Required work: The lines below that include "look" are to be found and copied.
Dataset entries section start
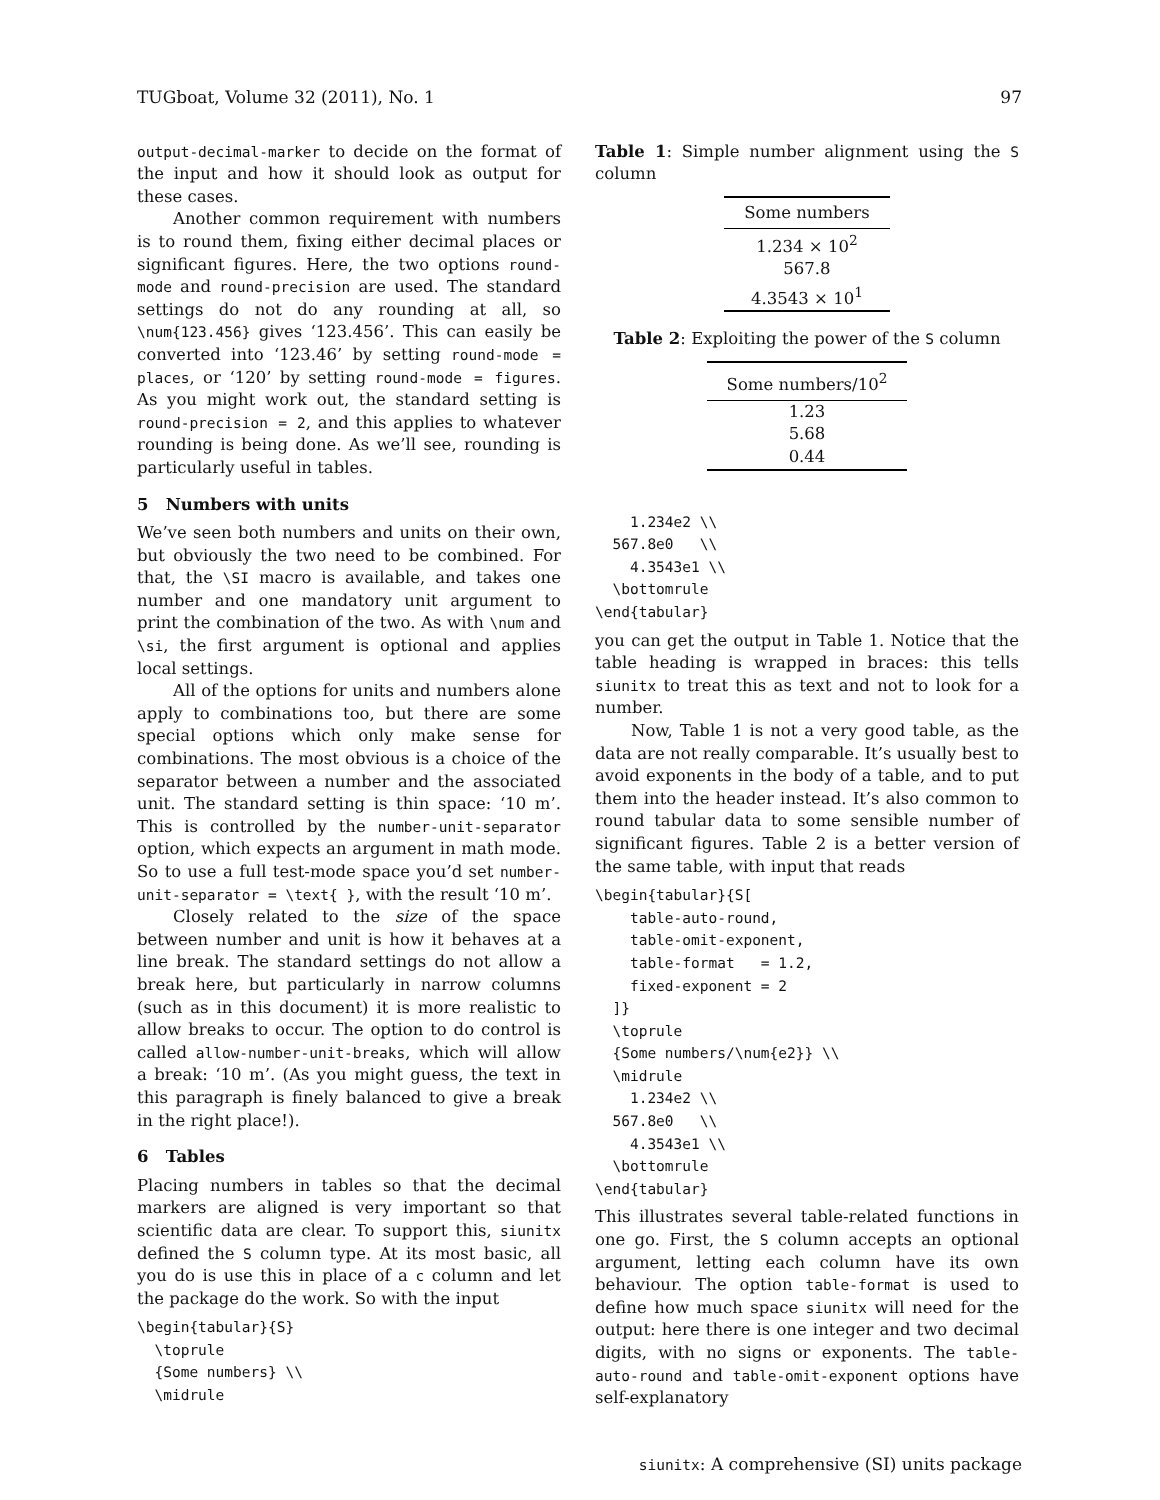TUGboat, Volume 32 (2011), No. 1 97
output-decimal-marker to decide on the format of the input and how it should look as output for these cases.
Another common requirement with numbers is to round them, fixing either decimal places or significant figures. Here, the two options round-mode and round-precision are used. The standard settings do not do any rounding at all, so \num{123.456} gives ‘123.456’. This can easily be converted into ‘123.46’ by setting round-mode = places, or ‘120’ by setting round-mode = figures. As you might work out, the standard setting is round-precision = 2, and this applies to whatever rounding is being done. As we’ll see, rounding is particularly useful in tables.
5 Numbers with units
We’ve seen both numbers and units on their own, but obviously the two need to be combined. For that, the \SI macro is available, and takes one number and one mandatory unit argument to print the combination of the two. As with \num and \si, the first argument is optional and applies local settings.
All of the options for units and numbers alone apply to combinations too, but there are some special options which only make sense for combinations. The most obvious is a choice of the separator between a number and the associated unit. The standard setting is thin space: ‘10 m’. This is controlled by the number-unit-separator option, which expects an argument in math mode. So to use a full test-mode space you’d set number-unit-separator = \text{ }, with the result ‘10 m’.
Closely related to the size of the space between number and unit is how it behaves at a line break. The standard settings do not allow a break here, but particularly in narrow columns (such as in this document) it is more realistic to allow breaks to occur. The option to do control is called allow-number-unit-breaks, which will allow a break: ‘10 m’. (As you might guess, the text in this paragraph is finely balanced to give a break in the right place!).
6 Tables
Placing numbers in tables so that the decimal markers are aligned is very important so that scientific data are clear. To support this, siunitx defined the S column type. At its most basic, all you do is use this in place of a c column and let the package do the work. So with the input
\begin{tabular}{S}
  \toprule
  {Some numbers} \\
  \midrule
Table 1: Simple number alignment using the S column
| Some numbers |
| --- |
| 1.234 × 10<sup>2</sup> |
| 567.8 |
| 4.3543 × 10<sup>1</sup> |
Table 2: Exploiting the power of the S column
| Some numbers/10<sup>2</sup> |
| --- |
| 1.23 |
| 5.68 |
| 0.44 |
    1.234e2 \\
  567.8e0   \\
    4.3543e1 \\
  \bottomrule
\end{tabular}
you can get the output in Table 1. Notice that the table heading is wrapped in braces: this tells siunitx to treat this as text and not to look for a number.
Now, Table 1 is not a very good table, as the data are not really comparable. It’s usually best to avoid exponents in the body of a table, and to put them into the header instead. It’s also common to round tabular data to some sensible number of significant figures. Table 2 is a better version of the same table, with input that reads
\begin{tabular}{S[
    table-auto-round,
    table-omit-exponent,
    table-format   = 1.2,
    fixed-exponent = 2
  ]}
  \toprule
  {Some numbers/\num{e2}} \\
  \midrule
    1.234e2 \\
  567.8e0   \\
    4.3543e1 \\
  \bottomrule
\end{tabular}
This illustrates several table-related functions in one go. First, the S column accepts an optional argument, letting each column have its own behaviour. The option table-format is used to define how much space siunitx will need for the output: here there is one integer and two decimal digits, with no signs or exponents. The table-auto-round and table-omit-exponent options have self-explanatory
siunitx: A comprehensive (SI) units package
Dataset entries section end
Response:
output-decimal-marker to decide on the format of the input and how it should look as output for these cases.
you can get the output in Table 1. Notice that the table heading is wrapped in braces: this tells siunitx to treat this as text and not to look for a number.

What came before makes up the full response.